Source extract:

Ahahaha!  I figured it out!

My server's hostname is read by compute and that is the hostname it uses. 
 However, when the localhub runs, it binds to the first ip address on my 
server, but the hostname resolved to 127.0.0.1.  So I had to change 
/etc/hosts so that the hostname (mccs) resolved to that domain and then 
bingo I have the ability to pull raw files from within running projects. 
 The reason why it worked with public folders when I was logged out is that 
in those instances the traffic passes from compute to hub, whereas with a 
running project it goes from localhub to hub.  

The upshot of all this is, I have now read like 90% of the hub source code 
and I feel a lot more confident in administering the system now.  Perhaps 
if time permits I may contribute some more detailed documentation to the 
project.  The code itself is reasonably well organized, but without details 
of its design it can be a bit like unraveling a cable knit sweater when it 
comes to diagnosing issues.  (Such is the reality of all distributed 
applications!)

Now I just have to to get jupyter going and then I can spend the weekend 
writing custom code!

On Friday, August 19, 2016 at 1:09:47 PM UTC-4, Robert Lowe wrote:
>
> Another part of the puzzle has emerged.  I can get access to raw files 
> through the proxy if they are in a publicly shared folder.  However, if I'm 
> doing a raw pull within a project in a non-public folder I get a bad 
> gateway.

Exercise:
Answer these questions about the message:
1. Which file did the writer change so that the hostname resolved correctly?
2. Roughly what share of the hub source code does the writer say they have now read?
3. In the quoted earlier message, what error comes up when doing a raw pull within a project in a non-public folder?

Information given:
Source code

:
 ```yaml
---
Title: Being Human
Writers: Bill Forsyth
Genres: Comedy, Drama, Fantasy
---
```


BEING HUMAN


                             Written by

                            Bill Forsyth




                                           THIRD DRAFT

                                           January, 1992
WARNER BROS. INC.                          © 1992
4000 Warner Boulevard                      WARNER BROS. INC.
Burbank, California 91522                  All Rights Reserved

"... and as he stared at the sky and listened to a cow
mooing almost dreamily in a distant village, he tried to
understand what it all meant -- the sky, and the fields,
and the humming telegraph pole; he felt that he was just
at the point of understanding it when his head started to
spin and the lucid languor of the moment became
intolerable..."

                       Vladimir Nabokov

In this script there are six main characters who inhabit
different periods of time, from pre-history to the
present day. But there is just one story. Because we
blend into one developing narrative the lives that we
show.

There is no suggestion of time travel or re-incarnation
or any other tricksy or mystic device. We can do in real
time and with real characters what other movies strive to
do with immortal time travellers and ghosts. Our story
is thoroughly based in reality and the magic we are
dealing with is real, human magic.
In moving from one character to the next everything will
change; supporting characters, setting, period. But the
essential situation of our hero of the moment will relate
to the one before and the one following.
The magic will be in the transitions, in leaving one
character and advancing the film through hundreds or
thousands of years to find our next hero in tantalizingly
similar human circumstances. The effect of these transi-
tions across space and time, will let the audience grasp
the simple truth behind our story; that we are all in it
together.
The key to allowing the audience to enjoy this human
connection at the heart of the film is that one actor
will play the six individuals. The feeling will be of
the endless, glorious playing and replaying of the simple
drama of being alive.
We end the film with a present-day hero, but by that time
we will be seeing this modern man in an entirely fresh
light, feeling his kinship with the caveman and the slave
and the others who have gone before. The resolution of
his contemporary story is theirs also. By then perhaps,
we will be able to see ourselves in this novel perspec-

Finished task:
1. /etc/hosts
2. About 90%
3. A bad gateway